Aside from an argument about exercising discretion under the long residence guidance (which never really took off), Mr Iyieke’s lawyers argued that although he had periods where he had no leave, these were “book-ended” by periods of leave, i.e. leave was subsequently granted and therefore those periods should count towards the 10-years of continuous lawful residence.
Alternatively, they argued, those gaps should be ignored from the calculation to allow Mr Iyieke to show a 10-year period of leave.
The relevant parts of paragraph 276B were (v)(a) and (b) which said:
“(v) … Any previous period of overstaying between periods of leave will… be disregarded where –
(a) the previous application was made before 24 November 2016 and within 28 days of the expiry of leave; or
(b) the further application was made on or after 24 November 2016 and paragraph 39E of these Rules applied.”
In addition, the Immigration Rules defined “lawful residence” as residence pursuant to “temporary admission…where leave to…remain is subsequently granted”.
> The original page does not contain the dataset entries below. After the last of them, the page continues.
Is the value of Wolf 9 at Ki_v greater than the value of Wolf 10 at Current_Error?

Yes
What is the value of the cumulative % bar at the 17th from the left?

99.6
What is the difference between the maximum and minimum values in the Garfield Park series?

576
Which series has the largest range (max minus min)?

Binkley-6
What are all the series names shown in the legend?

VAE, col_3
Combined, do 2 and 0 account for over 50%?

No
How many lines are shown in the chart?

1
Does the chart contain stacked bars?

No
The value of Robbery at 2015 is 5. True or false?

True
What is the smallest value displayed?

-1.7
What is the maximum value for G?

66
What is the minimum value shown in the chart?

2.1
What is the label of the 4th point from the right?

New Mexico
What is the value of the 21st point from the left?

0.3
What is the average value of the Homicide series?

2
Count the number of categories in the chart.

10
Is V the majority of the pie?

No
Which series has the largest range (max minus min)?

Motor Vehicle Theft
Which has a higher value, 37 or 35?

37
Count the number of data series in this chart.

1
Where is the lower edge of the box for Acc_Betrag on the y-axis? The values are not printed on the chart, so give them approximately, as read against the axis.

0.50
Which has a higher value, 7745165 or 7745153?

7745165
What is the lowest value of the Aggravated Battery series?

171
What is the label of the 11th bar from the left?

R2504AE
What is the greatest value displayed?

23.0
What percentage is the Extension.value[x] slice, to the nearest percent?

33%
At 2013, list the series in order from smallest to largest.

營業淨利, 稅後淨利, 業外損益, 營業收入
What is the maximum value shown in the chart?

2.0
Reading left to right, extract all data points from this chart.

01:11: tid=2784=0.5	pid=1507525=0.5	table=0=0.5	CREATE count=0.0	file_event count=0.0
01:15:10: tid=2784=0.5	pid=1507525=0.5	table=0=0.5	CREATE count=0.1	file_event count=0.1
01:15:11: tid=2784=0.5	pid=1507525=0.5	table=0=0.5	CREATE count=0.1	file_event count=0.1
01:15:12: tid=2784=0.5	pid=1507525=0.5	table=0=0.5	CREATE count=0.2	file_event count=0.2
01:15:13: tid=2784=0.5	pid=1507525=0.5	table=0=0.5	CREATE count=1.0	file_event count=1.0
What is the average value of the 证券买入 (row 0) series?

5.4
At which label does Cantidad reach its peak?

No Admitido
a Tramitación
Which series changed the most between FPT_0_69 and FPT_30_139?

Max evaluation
Mr Iyieke’s lawyers made the argument that sub-paragraph (a) was met because:
- Mr Iyieke did made a previous application before 24 November 2016; and
- within 28 days of expiry of his leave.
The Home Office argued that Mr Iyieke was misunderstanding what “previous application” meant. The term could not just refer to “any” previous application but only the application which resulted in a period of leave since the provision was specifically designed to deal with overstaying “between periods of leave”.
After 9 August 2014, when Mr Iyieke’s leave expired, there was nothing to “disregard” until he was given temporary admission until 28 November 2014 (and thereafter he made a successful application for leave to remain). The court concluded it was only from the date of Mr Iyieke’s temporary admission that he could start counting his 10 years of lawful residence. There was no answer to the gap between 9 August 2014 when his leave to remain expired and 28 November 2014, a gap of 111 days.
There was another short argument advanced that the part of the judgment in Afzal v Secretary of State for the Home Department  EWCA Civ 1909 – which decided that book-ended leave did not count towards the 10 year period of continuous lawful residence – was confused because it had not considered other uses of the words “discounted” instead of “disregarded” in the Immigration Rules. For example, in paragraph 276ADE (which has now moved to Appendix Private Life). But trying to draw a distinction between the two words was hopeless, as Lord Justice Dingemans said, because:
“… [the] point…was based on a false proposition. This was that the Immigration Rules were drafted in one go as a coherent whole so that it would not readily be assumed that the drafter had used different words to convey the same meaning. It is necessary only to reflect on the way in which the Immigration Rules are numbered to see that the rules have been the product of many separate amendments made at different times by different persons”
There’s nothing too ground-breaking in this case. We’ve not been shy to point out the quality of the drafting in the Immigration Rules in the past, and the knock-on effect on applicants who get stuck with the fall-out of conflicting rules, guidance and case-law.
The constant characterisation of the new set of Immigration Rules as being “simplified” is frustrating when, in reality, the rules are being moved into appendices with a few words being dressed up here and there. Very little has been achieved in what should have been one of the biggest reforms of our Immigration Rules and applicants and their lawyers have to continue to pick up the pieces in our broken immigration system.